**PROBLEM STATEMENT:** Every word of the data below has to be copied faithfully.

Stored data
______

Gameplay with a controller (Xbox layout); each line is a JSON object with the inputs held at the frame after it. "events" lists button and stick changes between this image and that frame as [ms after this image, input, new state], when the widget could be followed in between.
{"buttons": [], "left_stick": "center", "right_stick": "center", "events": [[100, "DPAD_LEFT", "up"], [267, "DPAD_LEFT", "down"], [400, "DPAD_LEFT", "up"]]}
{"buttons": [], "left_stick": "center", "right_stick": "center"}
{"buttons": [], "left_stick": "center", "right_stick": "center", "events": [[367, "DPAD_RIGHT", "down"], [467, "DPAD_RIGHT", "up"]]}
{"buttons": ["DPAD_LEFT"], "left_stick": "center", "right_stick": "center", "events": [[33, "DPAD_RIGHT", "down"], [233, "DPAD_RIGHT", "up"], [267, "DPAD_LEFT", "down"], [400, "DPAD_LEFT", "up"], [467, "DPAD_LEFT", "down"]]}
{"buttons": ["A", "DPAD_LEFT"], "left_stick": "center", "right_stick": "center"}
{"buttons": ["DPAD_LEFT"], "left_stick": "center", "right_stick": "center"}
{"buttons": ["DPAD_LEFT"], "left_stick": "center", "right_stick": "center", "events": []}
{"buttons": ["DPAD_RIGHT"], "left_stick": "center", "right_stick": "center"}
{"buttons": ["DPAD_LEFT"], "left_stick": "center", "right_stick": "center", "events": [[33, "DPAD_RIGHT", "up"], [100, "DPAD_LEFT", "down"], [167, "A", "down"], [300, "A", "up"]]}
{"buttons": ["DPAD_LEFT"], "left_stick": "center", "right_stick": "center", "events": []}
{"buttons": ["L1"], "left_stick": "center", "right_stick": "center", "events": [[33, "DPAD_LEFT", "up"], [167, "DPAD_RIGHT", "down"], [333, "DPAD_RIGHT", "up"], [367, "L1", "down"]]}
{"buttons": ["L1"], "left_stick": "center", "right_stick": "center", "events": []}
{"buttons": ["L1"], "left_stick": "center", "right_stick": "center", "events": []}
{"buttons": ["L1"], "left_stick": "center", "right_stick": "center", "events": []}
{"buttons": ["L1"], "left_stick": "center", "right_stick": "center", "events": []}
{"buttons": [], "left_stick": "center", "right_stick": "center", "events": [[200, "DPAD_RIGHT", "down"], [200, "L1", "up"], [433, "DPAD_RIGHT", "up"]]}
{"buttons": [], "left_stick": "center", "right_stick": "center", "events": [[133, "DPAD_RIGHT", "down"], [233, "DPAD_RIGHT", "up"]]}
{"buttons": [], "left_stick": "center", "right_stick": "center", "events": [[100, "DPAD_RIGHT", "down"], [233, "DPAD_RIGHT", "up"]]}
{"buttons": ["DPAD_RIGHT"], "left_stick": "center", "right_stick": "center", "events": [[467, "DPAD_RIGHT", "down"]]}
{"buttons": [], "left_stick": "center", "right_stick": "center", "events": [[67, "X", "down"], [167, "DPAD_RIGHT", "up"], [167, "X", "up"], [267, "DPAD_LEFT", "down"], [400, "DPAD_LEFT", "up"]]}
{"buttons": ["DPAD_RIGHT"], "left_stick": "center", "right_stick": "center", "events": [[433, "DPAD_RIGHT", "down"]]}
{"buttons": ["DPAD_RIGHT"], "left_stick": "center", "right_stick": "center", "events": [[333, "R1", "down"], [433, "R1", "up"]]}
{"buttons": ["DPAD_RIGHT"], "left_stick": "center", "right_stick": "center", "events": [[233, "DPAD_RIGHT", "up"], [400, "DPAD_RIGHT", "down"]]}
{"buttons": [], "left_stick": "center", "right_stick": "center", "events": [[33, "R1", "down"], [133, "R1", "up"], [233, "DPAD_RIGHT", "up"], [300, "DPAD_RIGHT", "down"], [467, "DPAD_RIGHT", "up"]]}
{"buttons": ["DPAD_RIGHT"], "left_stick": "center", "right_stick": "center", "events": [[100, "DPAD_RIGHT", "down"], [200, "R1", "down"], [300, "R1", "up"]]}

______

**TASK RESULT:**
Gameplay with a controller (Xbox layout); each line is a JSON object with the inputs held at the frame after it. "events" lists button and stick changes between this image and that frame as [ms after this image, input, new state], when the widget could be followed in between.
{"buttons": [], "left_stick": "center", "right_stick": "center", "events": [[100, "DPAD_LEFT", "up"], [267, "DPAD_LEFT", "down"], [400, "DPAD_LEFT", "up"]]}
{"buttons": [], "left_stick": "center", "right_stick": "center"}
{"buttons": [], "left_stick": "center", "right_stick": "center", "events": [[367, "DPAD_RIGHT", "down"], [467, "DPAD_RIGHT", "up"]]}
{"buttons": ["DPAD_LEFT"], "left_stick": "center", "right_stick": "center", "events": [[33, "DPAD_RIGHT", "down"], [233, "DPAD_RIGHT", "up"], [267, "DPAD_LEFT", "down"], [400, "DPAD_LEFT", "up"], [467, "DPAD_LEFT", "down"]]}
{"buttons": ["A", "DPAD_LEFT"], "left_stick": "center", "right_stick": "center"}
{"buttons": ["DPAD_LEFT"], "left_stick": "center", "right_stick": "center"}
{"buttons": ["DPAD_LEFT"], "left_stick": "center", "right_stick": "center", "events": []}
{"buttons": ["DPAD_RIGHT"], "left_stick": "center", "right_stick": "center"}
{"buttons": ["DPAD_LEFT"], "left_stick": "center", "right_stick": "center", "events": [[33, "DPAD_RIGHT", "up"], [100, "DPAD_LEFT", "down"], [167, "A", "down"], [300, "A", "up"]]}
{"buttons": ["DPAD_LEFT"], "left_stick": "center", "right_stick": "center", "events": []}
{"buttons": ["L1"], "left_stick": "center", "right_stick": "center", "events": [[33, "DPAD_LEFT", "up"], [167, "DPAD_RIGHT", "down"], [333, "DPAD_RIGHT", "up"], [367, "L1", "down"]]}
{"buttons": ["L1"], "left_stick": "center", "right_stick": "center", "events": []}
{"buttons": ["L1"], "left_stick": "center", "right_stick": "center", "events": []}
{"buttons": ["L1"], "left_stick": "center", "right_stick": "center", "events": []}
{"buttons": ["L1"], "left_stick": "center", "right_stick": "center", "events": []}
{"buttons": [], "left_stick": "center", "right_stick": "center", "events": [[200, "DPAD_RIGHT", "down"], [200, "L1", "up"], [433, "DPAD_RIGHT", "up"]]}
{"buttons": [], "left_stick": "center", "right_stick": "center", "events": [[133, "DPAD_RIGHT", "down"], [233, "DPAD_RIGHT", "up"]]}
{"buttons": [], "left_stick": "center", "right_stick": "center", "events": [[100, "DPAD_RIGHT", "down"], [233, "DPAD_RIGHT", "up"]]}
{"buttons": ["DPAD_RIGHT"], "left_stick": "center", "right_stick": "center", "events": [[467, "DPAD_RIGHT", "down"]]}
{"buttons": [], "left_stick": "center", "right_stick": "center", "events": [[67, "X", "down"], [167, "DPAD_RIGHT", "up"], [167, "X", "up"], [267, "DPAD_LEFT", "down"], [400, "DPAD_LEFT", "up"]]}
{"buttons": ["DPAD_RIGHT"], "left_stick": "center", "right_stick": "center", "events": [[433, "DPAD_RIGHT", "down"]]}
{"buttons": ["DPAD_RIGHT"], "left_stick": "center", "right_stick": "center", "events": [[333, "R1", "down"], [433, "R1", "up"]]}
{"buttons": ["DPAD_RIGHT"], "left_stick": "center", "right_stick": "center", "events": [[233, "DPAD_RIGHT", "up"], [400, "DPAD_RIGHT", "down"]]}
{"buttons": [], "left_stick": "center", "right_stick": "center", "events": [[33, "R1", "down"], [133, "R1", "up"], [233, "DPAD_RIGHT", "up"], [300, "DPAD_RIGHT", "down"], [467, "DPAD_RIGHT", "up"]]}
{"buttons": ["DPAD_RIGHT"], "left_stick": "center", "right_stick": "center", "events": [[100, "DPAD_RIGHT", "down"], [200, "R1", "down"], [300, "R1", "up"]]}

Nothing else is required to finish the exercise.